This new memory-based chip improves processing analogue signals faster, by consuming less energy and way more efficiently.

A team of researchers from the University of Massachusetts Amherst, Texas A&M University, and TetraMem Inc., has developed a new type of System-on-Chip (SoC), which is designed to process analogue Radio Frequency (RF) signals faster and more efficiently than conventional Software-Defined radios (SDRs).
Unlike traditional SDR, which rely on digital components and Analog-to-Digital converters (ADCs) that consume significant energy and introduce latency, this method uses memristors, which are non-volatile memory devices capable of processing and storing analogue signals in place.
The integrated chip mimics the brain’s method of real-time sensory processing, reducing energy consumption by eliminating constant data transfer between memory and compute modules.

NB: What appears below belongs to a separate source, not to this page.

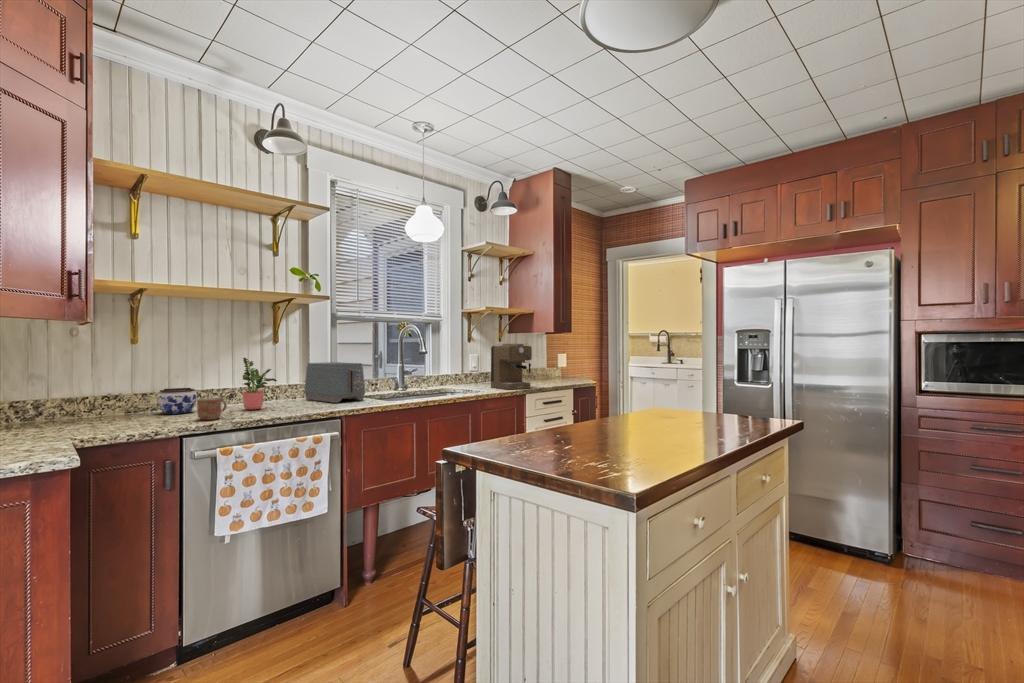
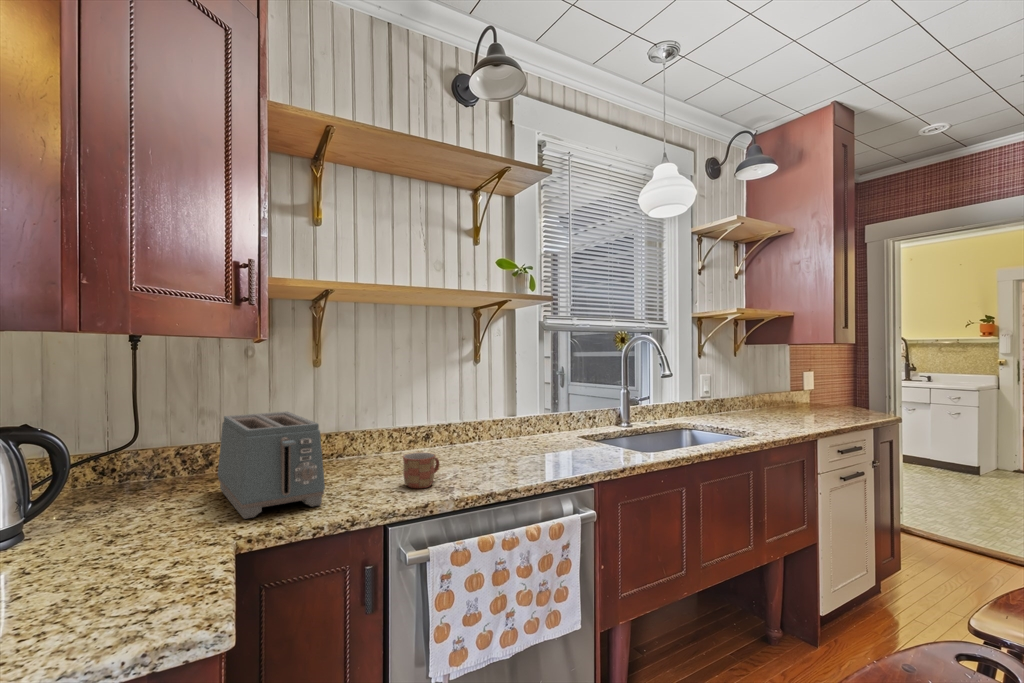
coffee maker: present [491,344,532,390] -> none [744,362,814,430]
potted plant: present [243,358,277,410] -> none [449,387,490,463]
toaster: present [304,362,365,403] -> present [218,412,325,519]
jar: present [158,388,197,414] -> none [346,428,392,467]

At the core of the new SoC is a crossbar array of memristors that directly handles real-time RF inputs. This grid-like structure encodes the weights of a neural algorithm, allowing the chip to process signals and extract relevant information on-device, without converting it into digital form. This approach enables ultra-low-latency and energy-efficient and with high accuracy signal processing directly on edge devices,
The chip distributes both signal processing and AI inference across ten computing cores, supported by fully integrated on-chip peripheral circuitry. The result is a high-speed, low-energy platform well suited for edge applications and next-generation wireless networks.
The researchers view this SoC as an early step towards embedded AI for 6G and advanced Wi-Fi systems, where smart, adaptive RF processing will be critical. Future versions will target higher frequencies and expanded functionality, with the goal of commercial integration into real-world wireless ecosystems.
This breakthrough offers a glimpse into the future of AI-driven analogue signal processing, where intelligent edge devices process data faster and more sustainably than ever before.